BERLUTI LOOKS TO PAINTER LEV KHESIN FOR WINTER ‘21

by Stephen Garner

Berluti presented its winter 2021 collection on Thursday with a performance art installation staged digitally in Paris and in Shanghai. Artistic director Kris Van Assche teamed up with video director Antoine Asseraf and creative consultant Yoann Lemoine (aka Woodkid) on the virtual show experience.

The scene uses the floor signage of social distancing – graphics now familiar to us all – as an illustration of the limitations of our moment in time. Through choreography, models express a sense of freedom found within the boundaries of constraint, mindful rather than physical.

As for the collection, Van Assche adapts the works of the painter Lev Khesin, whose color and texture form the basis of the brand’s newest collection. Khesin, a Berlin-based Russian contemporary artist, expresses himself in abstract, tactile patterns created through multiple layers and colors of silicone paint. His practice echoes that of Berluti’s artisanal patina methods, drawing a natural connection between both the visual and practical domains of Khesin and Van Assche.

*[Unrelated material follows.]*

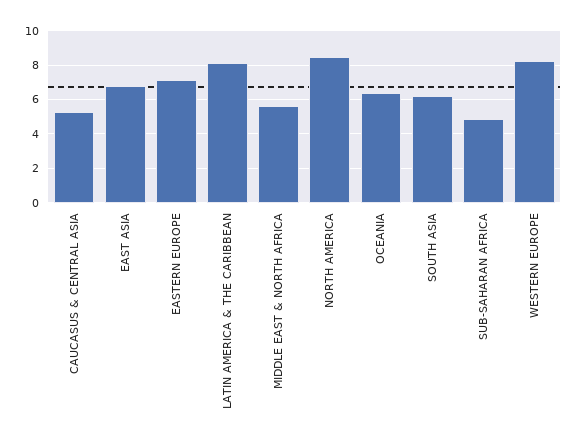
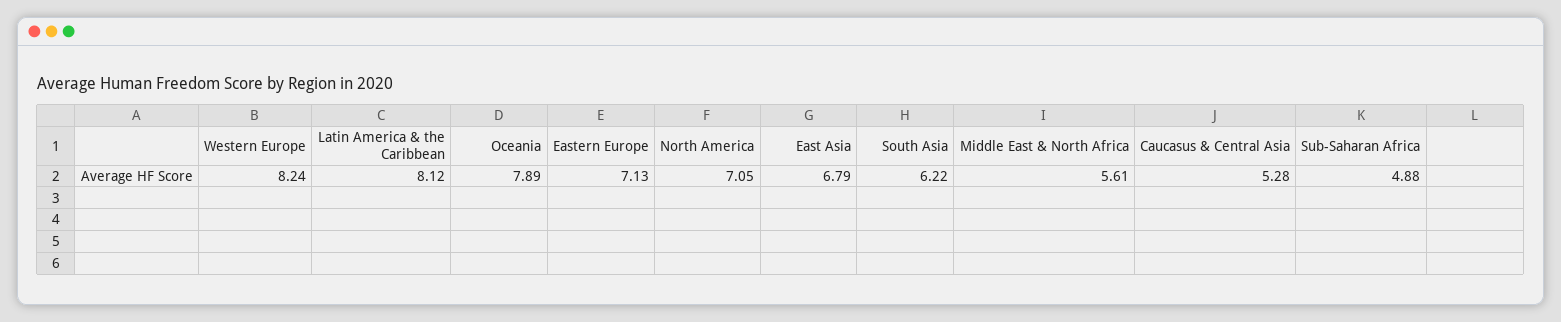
NORTH AMERICA: 8.5 -> 7.05
OCEANIA: 6.5 -> 7.89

The need for a tangible and tactile reality is reflected in this season’s motifs, colors, and textures informed by the work of Khesin. Interpreted in garments and accessories, these motifs create the foundation for a collection embodied by fluidity, adaptability, and the human hand. Subtly unstructured lines cut a soft and relaxed tailoring silhouette. It’s a feeling of comfort expressed in neo-suiting fusing traditional formal dress codes with those of the workwear and sportswear wardrobes, often carried out in double-face cashmere.

Suits executed in block colors picked up from the palette of the artist are deconstructed in styling, their components mixed up for a multi-color tailoring expression. The signature coloration of Berluti’s classic shoes, patina evolves in leather jackets dyed and faded by hand. In a fully hand-stitched coat evoking one of the artworks, the stitching becomes the pattern itself. A hooded jacket and a jumper in hand-woven leather interpret Khesin’s visual universe in geometric patterns. In suits rendered in exact prints of the artworks, the motifs are painstakingly aligned between jacket and trouser.

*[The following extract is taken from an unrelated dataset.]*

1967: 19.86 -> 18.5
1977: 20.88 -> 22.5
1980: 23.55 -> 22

Intensifying the artisanal value, point norvégien is applied to outerwear and suiting. A white stitch embroidery traditionally employed in shoe-making – and which can only be achieved by hand – it translates into the piping of quilted leather jackets, the trims of a leather suit, and the cushioning of a padded puffer coat. Observing similar notes of the hand-spun and folky, a reversible puffer jacket is realized entirely in off-white shearling.

Bags echo the fluidity of the collection in soft and supple manifestations. They are adorned with charms including Berluti’s signature shoe tree and multi-color pendants by the Spanish artist Jorge Penadés, whose practice revolves around the upcycling of leather overstock into compressed solid objects.

Shoes embody the techniques of garments, from the upcycled triple-layered platform sole of a derby to a textured platform foam sole morphed with a classic leather shoe. Square-toed brogues are embellished with point norvégien, while new sneakers in patina leathers hybridize the dress codes of sports and formalwear.